Sign up, read some of the .pdf, fill out the excel spreadsheet, go sick.


----------



## Hayesy (Aug 15, 2011)

Barker said:


> Www.stronglifts.com
> 
> Sign up, read some of the .pdf, fill out the excel spreadsheet, go sick.


Dear Lifter,

I have no idea how you found this website.

Maybe you heard about it on some other website. Maybe a friend recommended it to you. Perhaps you stumbled on it by pure dumb luck.

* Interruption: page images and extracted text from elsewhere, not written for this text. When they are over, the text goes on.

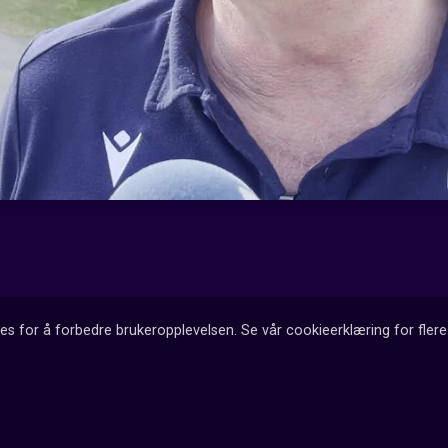
es for å forbedre brukeropplevelsen. Se vår cookieerklæring for flere 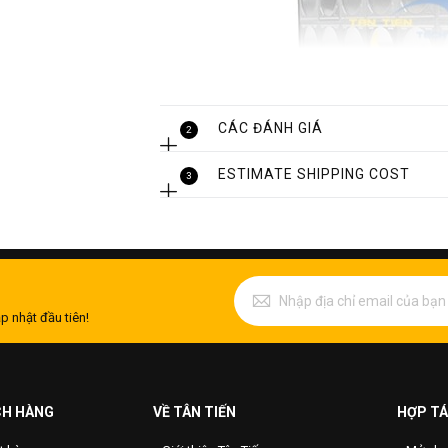
CÁC ĐÁNH GIÁ
2
ESTIMATE SHIPPING COST
3
1. Thông số kĩ thuật của bồn lắp ghé
- Tên sản phẩm: Bồn lắp ghép inox, bể l
- Chất liệu: inox 304, inox 316
- Độ dày: 0.8mm, 1mm, 1.2mm hoặc tùy
p nhật đầu tiên!
- Dung tích: 700l, 1000l, 1500l, 2000l…
lớn.
- Ứng dụng: Dự trự nguồn nước sạch sử
quá trình sản xuất, hoạt động xây dựng
CH HÀNG
VỀ TÂN TIẾN
HỢP TÁ
- Xuất xứ: Việt Nam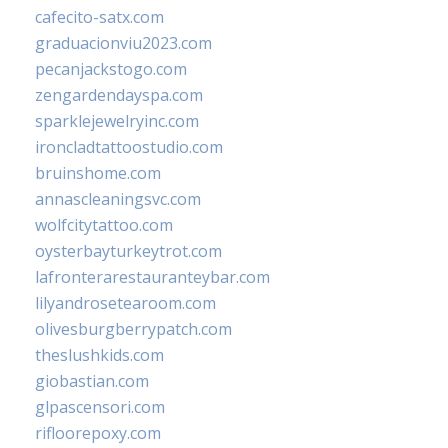
cafecito-satx.com
graduacionviu2023.com
pecanjackstogo.com
zengardendayspa.com
sparklejewelryinc.com
ironcladtattoostudio.com
bruinshome.com
annascleaningsvc.com
wolfcitytattoo.com
oysterbayturkeytrot.com
lafronterarestauranteybar.com
lilyandrosetearoom.com
olivesburgberrypatch.com
theslushkids.com
giobastian.com
glpascensori.com
rifloorepoxy.com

But, however you got here, you have arrived at what is, without question, the most powerful strength and muscle building strategies on the entire Internet!

Love it already


----------



## Hayesy (Aug 15, 2011)

Started the Bill Starr Power Routine

Squat 5x5

40kg 45kg 50kg 55kg 60kg

Bench 5x5

30kg 35kg 40kg 45kg 50kg

Poweclean 5x5

20kg 25kg 30kg 35kg 40kg

Weighted Hyperextentions 2 sets 25

10kg plate

Weighted sit ups 4 sets 25

10kg Plate


----------



## Hayesy (Aug 15, 2011)

Defo a lot stronger than this, just need to fiddle with the weights, was able to complete it all without really breaking a sweat, powercleans were a little hard on the last set

Any Tips


----------



## Hayesy (Aug 15, 2011)

Didnt really want to pump this but wanted everyone to chip in with advice etc if thats ok lads!

Thanks again


----------